カリナがそれを取り戻したから、出産は元の姿に戻った。人間が機械に統治される時代、それも自然出産児だったナスカの子たちの力のお蔭で崩壊した。
あの子供たちがいなかったならば、出来ていないこと。ジョミーとキースの力だけでは。英雄と呼ばれる前の自分が、ソルジャー・ブルーがいただけでは。
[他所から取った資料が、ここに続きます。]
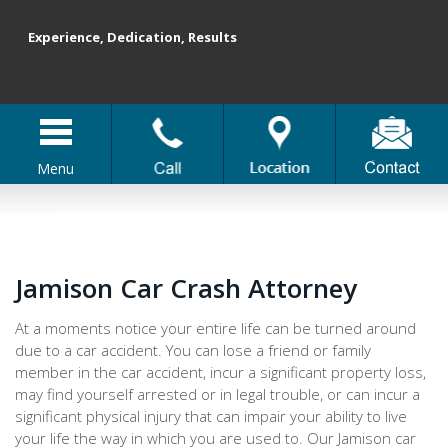
Experience, Dedication, Results
Menu
Jamison Car Crash Attorney
At a moments notice your entire life can be turned around
due to a car accident. You can lose a friend or family
member in the car accident, incur a significant property loss,
may find yourself arrested or in legal trouble, or can incur a
significant physical injury that can impair your ability to live
your life the way in which you are used to. Our Jamison car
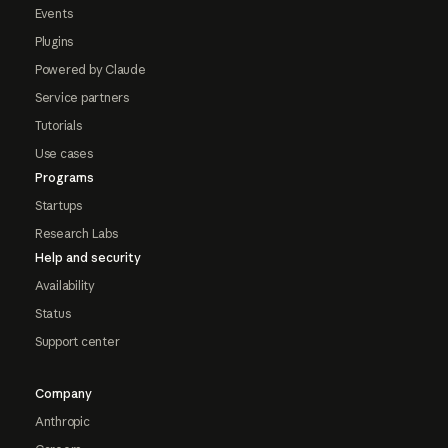
Events
Plugins
Powered by Claude
Service partners
Tutorials
Use cases
Programs
Startups
Research Labs
Help and security
Availability
Status
Support center
Company
Anthropic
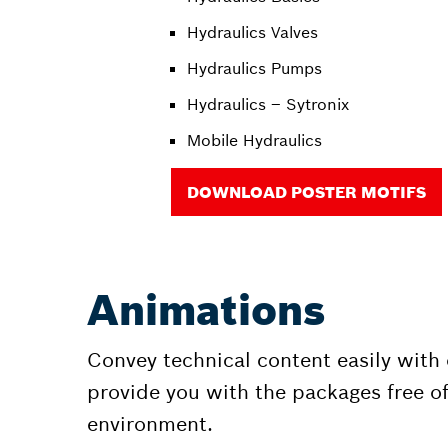
Hydraulics Valves
Hydraulics Pumps
Hydraulics – Sytronix
Mobile Hydraulics
DOWNLOAD POSTER MOTIFS
Animations
Convey technical content easily with
provide you with the packages free of
environment.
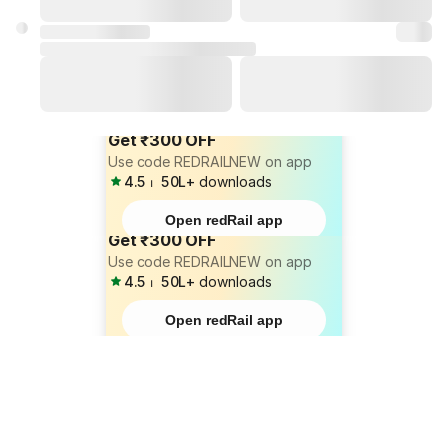
Get ₹300 OFF
Use code REDRAILNEW on app
4.5
⏐
50L+
downloads
Open redRail app
Get ₹300 OFF
Use code REDRAILNEW on app
4.5
⏐
50L+
downloads
Open redRail app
だからこそ、しっかり見ておきたいという気持ちがする。トォニィを産んだ時のカリナの痛み。前のハーレイたちが味わったという、苦痛の記憶を。
(本当の英雄、前のぼくじゃなくって、カリナかもね…)
今も語られるソルジャー・ブルーなどではなくて、トォニィを生み出した母親のカリナ。
其処から歴史が始まったから。…本当の意味でのミュウの歴史が。
人工子宮から生まれた子供ではなくて、母親の胎内で育まれた子供。本物の子供。
今の自分も、ハーレイもそうやって生まれて来たから、英雄はカリナかもしれない。
人が人らしく生きてゆく世界、それを取り戻した切っ掛けの英雄。
(…英雄の座なら、いつでも譲ってあげるんだけど…)
ジョミーやトォニィにも譲りたいけれど、カリナにだって。
心からそう思うけれども、カリナが聞いたら断られそうな気がしないでもない。
カリナにとっては、前の自分が、きっと英雄だろうから。
赤いナスカへ皆を導いたソルジャー、ジョミーを連れて来た英雄。一番最初のミュウたちの長。
そんな所だ、と思うから…。
(困っちゃう…)
ホントに厄介、と竦めた肩。
誰に英雄を譲ろうとしても、どうやら難しそうだから。
けれども、今の自分は普通の子供なのだし、良かったと思う。
ソルジャー・ブルーにそっくりなだけの、アルビノなだけの、ただのブルー。
もう英雄でも何でもないから、ハーレイと二人で幸せに生きてゆけばいい。
いつかハーレイと結婚式を挙げて、何処までも一緒。
気絶したって、ハーレイが「大丈夫か?」と面倒を見てくれる、幸せな日々が来るのだから…。
本物の子供・了
※前のブルーが格納庫でトォニィを受け止めた時は、知らなかった自然出産児だということ。
そして報告を受けても、ナスカの子たちには会わなかったのです。彼らの未来に嫉妬をして。